Activity: Repeat the following lines exactly and nothing else: the line containing "Carteira de Trabalho (CTPS)" and each line after it through the end of the listing.

============================================================

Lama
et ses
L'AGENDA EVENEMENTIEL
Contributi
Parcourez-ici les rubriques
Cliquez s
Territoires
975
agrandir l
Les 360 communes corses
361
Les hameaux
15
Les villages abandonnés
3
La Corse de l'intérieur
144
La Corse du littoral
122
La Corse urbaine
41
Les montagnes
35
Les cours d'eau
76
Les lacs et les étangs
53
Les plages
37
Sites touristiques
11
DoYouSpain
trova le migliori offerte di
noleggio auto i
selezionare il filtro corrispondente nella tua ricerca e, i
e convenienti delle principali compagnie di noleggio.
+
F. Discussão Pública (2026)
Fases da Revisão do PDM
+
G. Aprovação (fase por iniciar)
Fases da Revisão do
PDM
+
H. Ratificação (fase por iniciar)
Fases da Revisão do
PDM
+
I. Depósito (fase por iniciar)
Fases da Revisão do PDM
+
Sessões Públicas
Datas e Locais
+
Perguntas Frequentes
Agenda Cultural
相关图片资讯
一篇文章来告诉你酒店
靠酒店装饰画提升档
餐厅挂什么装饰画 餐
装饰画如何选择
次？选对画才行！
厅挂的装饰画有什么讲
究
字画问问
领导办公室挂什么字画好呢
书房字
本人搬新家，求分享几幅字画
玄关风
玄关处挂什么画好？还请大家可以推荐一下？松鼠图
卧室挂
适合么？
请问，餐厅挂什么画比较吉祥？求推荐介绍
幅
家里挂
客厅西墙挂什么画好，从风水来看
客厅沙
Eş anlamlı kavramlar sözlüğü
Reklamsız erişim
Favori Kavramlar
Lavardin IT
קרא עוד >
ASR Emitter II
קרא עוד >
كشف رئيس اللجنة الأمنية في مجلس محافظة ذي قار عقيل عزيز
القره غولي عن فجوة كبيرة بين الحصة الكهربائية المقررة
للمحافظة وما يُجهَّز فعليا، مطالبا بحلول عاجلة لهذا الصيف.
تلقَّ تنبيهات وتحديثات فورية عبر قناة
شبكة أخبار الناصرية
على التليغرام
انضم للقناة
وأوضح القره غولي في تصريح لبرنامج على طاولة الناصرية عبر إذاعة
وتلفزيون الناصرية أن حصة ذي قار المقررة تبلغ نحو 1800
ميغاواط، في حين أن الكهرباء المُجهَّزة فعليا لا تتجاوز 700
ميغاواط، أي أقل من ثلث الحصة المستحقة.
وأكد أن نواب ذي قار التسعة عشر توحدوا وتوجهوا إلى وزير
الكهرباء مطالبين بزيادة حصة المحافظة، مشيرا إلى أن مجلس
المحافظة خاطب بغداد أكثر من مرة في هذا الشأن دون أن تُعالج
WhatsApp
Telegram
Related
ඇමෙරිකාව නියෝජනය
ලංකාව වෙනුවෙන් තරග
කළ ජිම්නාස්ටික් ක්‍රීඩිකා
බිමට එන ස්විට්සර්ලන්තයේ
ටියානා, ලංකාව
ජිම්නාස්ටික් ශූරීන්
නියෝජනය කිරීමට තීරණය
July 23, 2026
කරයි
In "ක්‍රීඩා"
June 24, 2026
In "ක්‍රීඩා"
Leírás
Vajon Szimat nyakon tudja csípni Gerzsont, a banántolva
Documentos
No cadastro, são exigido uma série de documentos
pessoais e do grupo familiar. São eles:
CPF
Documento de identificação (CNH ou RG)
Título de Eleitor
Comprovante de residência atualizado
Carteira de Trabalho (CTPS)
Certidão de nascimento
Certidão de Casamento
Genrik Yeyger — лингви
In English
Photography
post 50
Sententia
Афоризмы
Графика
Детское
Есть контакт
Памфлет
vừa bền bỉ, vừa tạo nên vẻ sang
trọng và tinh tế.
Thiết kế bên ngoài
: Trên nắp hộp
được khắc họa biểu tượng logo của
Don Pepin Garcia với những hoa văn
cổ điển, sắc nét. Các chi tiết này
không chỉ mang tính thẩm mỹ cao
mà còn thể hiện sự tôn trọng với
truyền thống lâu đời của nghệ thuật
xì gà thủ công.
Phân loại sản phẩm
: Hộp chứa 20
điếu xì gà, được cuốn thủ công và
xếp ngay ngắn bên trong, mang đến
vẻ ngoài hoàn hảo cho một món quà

============================================================

Answer to this exercise:
Carteira de Trabalho (CTPS)
Certidão de nascimento
Certidão de Casamento
Genrik Yeyger — лингви
In English
Photography
post 50
Sententia
Афоризмы
Графика
Детское
Есть контакт
Памфлет
vừa bền bỉ, vừa tạo nên vẻ sang
trọng và tinh tế.
Thiết kế bên ngoài
: Trên nắp hộp
được khắc họa biểu tượng logo của
Don Pepin Garcia với những hoa văn
cổ điển, sắc nét. Các chi tiết này
không chỉ mang tính thẩm mỹ cao
mà còn thể hiện sự tôn trọng với
truyền thống lâu đời của nghệ thuật
xì gà thủ công.
Phân loại sản phẩm
: Hộp chứa 20
điếu xì gà, được cuốn thủ công và
xếp ngay ngắn bên trong, mang đến
vẻ ngoài hoàn hảo cho một món quà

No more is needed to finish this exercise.